Back on May 8th, I posted a review of Jim Kouzes’ and Barry Posner’s new book, Learning Leadership. I not only highly recommend the book for anyone who is a student of leadership (which is most of us I imagine), but also because I appreciate the bright light the authors shined on the value of engaging the support of others. This is where peer advantage meets learning leadership.

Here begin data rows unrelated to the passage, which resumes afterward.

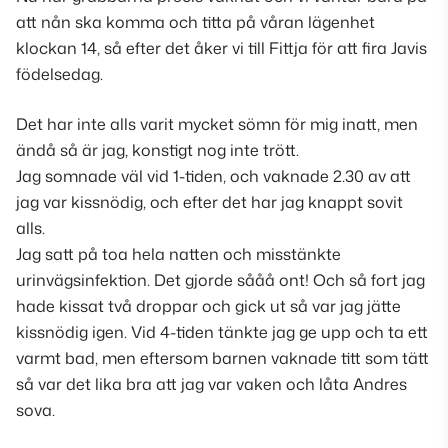
att nån ska komma och titta på våran lägenhet
klockan 14, så efter det åker vi till Fittja för att fira Javis
födelsedag.
Det har inte alls varit mycket sömn för mig inatt, men
ändå så är jag, konstigt nog inte trött.
Jag somnade väl vid 1-tiden, och vaknade 2.30 av att
jag var kissnödig, och efter det har jag knappt sovit
alls.
Jag satt på toa hela natten och misstänkte
urinvägsinfektion. Det gjorde sååå ont! Och så fort jag
hade kissat två droppar och gick ut så var jag jätte
kissnödig igen. Vid 4-tiden tänkte jag ge upp och ta ett
varmt bad, men eftersom barnen vaknade titt som tätt
så var det lika bra att jag var vaken och låta Andres
sova.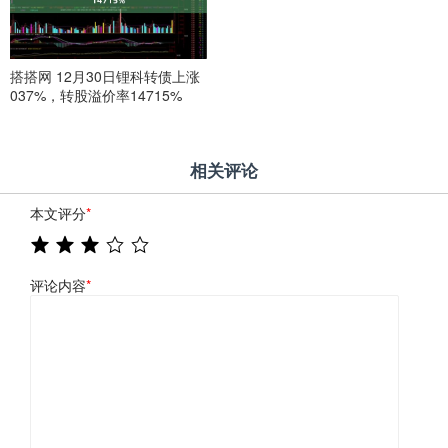
搭搭网 12月30日锂科转债上涨
037%，转股溢价率14715%
相关评论
本文评分
*
评论内容
*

It’s been my experience that there’s no silver bullet to becoming a great leader nor to achieving greatness at anything for that matter. It typically involves an ensemble of activities and the generous support of others. The authors’ ensemble for learning leadership involves believing in yourself, aspiring to excel, challenging yourself, engaging support and practicing deliberately. Engaging support is where they see life as a team sport, stating that no one who has ever been great at anything achieved it alone. Here’s how Kouzes and Posner opened Part V of their book Learning Leadership:
“You can’t learn to become the best leader all by yourself. The top performers in every endeavor, including leaders, all seek out support, advice, and the counsel of others. That has a lot do with why they turn out to be the most successful.”
Kouzes and Posner also go so far as to suggest that you form your own personal board of directors – 4 to 7 people who have diverse skills sets – who care about your success, provide you the advice you need, and help you meet the tough challenges and achieve the lofty goals you’ve identified for yourself and your organization. Based on personal experience, this is a winning strategy that is both easy and effective, yet too few people do it.
The Power of Peers: How the Company You Keep Drives Leadership, Growth & Success, which I coauthored with Leon Shapiro, explores the value of engaging the support of others, while recognizing that it’s just one instrument in the learning leadership ensemble. Since writing the book, I’ve been speaking throughout the U.S. and abroad, playing my small part by touting the value of engaging the support of others. I invite you to join Kouzes and Posner in their lifelong quest to develop more and better leaders throughout the world – only together will we be successful.